> _What you have to do_:
Quote each of the following records line for line, with no changes.

Stored records:
>>>>>

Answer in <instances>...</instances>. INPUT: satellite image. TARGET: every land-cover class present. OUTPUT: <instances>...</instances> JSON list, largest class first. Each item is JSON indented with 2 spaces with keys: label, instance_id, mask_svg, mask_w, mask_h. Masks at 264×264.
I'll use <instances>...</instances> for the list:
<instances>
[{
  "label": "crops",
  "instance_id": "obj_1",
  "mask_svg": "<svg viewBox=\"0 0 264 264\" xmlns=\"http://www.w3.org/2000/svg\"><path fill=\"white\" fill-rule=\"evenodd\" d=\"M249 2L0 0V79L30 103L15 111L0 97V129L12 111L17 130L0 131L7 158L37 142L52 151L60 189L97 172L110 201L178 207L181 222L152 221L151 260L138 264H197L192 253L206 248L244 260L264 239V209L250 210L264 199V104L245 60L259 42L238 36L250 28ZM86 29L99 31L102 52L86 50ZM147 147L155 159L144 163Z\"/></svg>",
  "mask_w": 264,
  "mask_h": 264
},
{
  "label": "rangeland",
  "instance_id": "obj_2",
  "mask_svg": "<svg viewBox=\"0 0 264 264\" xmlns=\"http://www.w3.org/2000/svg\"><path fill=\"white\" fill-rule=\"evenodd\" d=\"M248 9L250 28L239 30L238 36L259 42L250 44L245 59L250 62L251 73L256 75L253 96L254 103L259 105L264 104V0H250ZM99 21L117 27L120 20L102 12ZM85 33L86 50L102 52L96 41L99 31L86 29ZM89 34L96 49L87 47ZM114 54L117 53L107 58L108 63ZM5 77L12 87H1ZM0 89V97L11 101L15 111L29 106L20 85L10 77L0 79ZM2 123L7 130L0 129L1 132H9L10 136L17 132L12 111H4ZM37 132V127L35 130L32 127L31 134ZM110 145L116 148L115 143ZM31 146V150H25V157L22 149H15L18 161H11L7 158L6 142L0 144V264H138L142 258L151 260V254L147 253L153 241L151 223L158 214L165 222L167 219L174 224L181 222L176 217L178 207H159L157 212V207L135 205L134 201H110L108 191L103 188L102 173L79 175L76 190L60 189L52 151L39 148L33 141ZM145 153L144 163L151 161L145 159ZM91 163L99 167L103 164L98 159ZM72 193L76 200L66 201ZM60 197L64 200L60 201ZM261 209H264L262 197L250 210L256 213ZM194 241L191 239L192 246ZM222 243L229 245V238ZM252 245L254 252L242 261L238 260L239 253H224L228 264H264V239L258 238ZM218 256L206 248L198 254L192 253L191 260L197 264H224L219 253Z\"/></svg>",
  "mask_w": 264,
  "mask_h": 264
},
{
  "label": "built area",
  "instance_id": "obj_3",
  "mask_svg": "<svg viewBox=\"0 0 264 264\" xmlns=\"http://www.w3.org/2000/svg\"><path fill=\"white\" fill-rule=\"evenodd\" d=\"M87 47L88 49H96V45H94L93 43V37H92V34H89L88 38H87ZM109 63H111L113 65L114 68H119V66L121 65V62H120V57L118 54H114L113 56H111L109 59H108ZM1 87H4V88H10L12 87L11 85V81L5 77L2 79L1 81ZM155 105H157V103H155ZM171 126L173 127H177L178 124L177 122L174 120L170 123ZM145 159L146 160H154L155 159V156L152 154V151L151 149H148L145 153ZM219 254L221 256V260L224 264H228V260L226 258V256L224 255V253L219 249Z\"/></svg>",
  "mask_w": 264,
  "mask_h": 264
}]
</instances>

<<<<<

> _Task output_:
Answer in <instances>...</instances>. INPUT: satellite image. TARGET: every land-cover class present. OUTPUT: <instances>...</instances> JSON list, largest class first. Each item is JSON indented with 2 spaces with keys: label, instance_id, mask_svg, mask_w, mask_h. Masks at 264×264.
I'll use <instances>...</instances> for the list:
<instances>
[{
  "label": "crops",
  "instance_id": "obj_1",
  "mask_svg": "<svg viewBox=\"0 0 264 264\" xmlns=\"http://www.w3.org/2000/svg\"><path fill=\"white\" fill-rule=\"evenodd\" d=\"M249 2L0 0V79L30 103L15 111L0 97V129L12 111L17 130L0 131L7 158L37 142L52 151L60 189L97 172L110 201L178 207L181 222L152 221L151 260L138 264H197L192 253L206 248L244 260L264 239V209L250 210L264 199V104L245 60L259 42L238 36L250 28ZM86 29L99 31L102 52L86 50ZM147 147L155 159L144 163Z\"/></svg>",
  "mask_w": 264,
  "mask_h": 264
},
{
  "label": "rangeland",
  "instance_id": "obj_2",
  "mask_svg": "<svg viewBox=\"0 0 264 264\" xmlns=\"http://www.w3.org/2000/svg\"><path fill=\"white\" fill-rule=\"evenodd\" d=\"M248 9L250 28L239 30L238 36L259 42L250 44L245 59L250 62L251 73L256 75L253 96L254 103L259 105L264 104V0H250ZM99 21L117 27L120 20L102 12ZM85 33L86 50L102 52L96 41L99 31L86 29ZM89 34L96 49L87 47ZM114 54L117 53L107 58L108 63ZM5 77L12 87H1ZM0 89V97L11 101L15 111L29 106L20 85L10 77L0 79ZM2 123L7 130L0 129L1 132H9L10 136L17 132L12 111H4ZM37 132V127L35 130L32 127L31 134ZM110 145L116 148L115 143ZM31 146V150H25V157L22 149H15L18 161H11L7 158L6 142L0 144V264H138L142 258L151 260V254L147 253L153 241L151 223L158 214L165 222L167 219L174 224L181 222L176 217L178 207H159L157 212V207L135 205L134 201H110L108 191L103 188L102 173L79 175L76 190L60 189L52 151L39 148L33 141ZM145 153L144 163L151 161L145 159ZM91 163L99 167L103 164L98 159ZM72 193L76 200L66 201ZM60 197L64 200L60 201ZM261 209H264L262 197L250 210L256 213ZM194 241L191 239L192 246ZM222 243L229 245V238ZM252 245L254 252L242 261L238 260L239 253H224L228 264H264V239L258 238ZM218 256L206 248L198 254L192 253L191 260L197 264H224L219 253Z\"/></svg>",
  "mask_w": 264,
  "mask_h": 264
},
{
  "label": "built area",
  "instance_id": "obj_3",
  "mask_svg": "<svg viewBox=\"0 0 264 264\" xmlns=\"http://www.w3.org/2000/svg\"><path fill=\"white\" fill-rule=\"evenodd\" d=\"M87 47L88 49H96V45H94L93 43V37H92V34H89L88 38H87ZM109 63H111L113 65L114 68H119V66L121 65V62H120V57L118 54H114L113 56H111L109 59H108ZM1 87H4V88H10L12 87L11 85V81L5 77L2 79L1 81ZM155 105H157V103H155ZM171 126L173 127H177L178 124L177 122L174 120L170 123ZM145 159L146 160H154L155 159V156L152 154V151L151 149H148L145 153ZM219 254L221 256V260L224 264H228V260L226 258V256L224 255V253L219 249Z\"/></svg>",
  "mask_w": 264,
  "mask_h": 264
}]
</instances>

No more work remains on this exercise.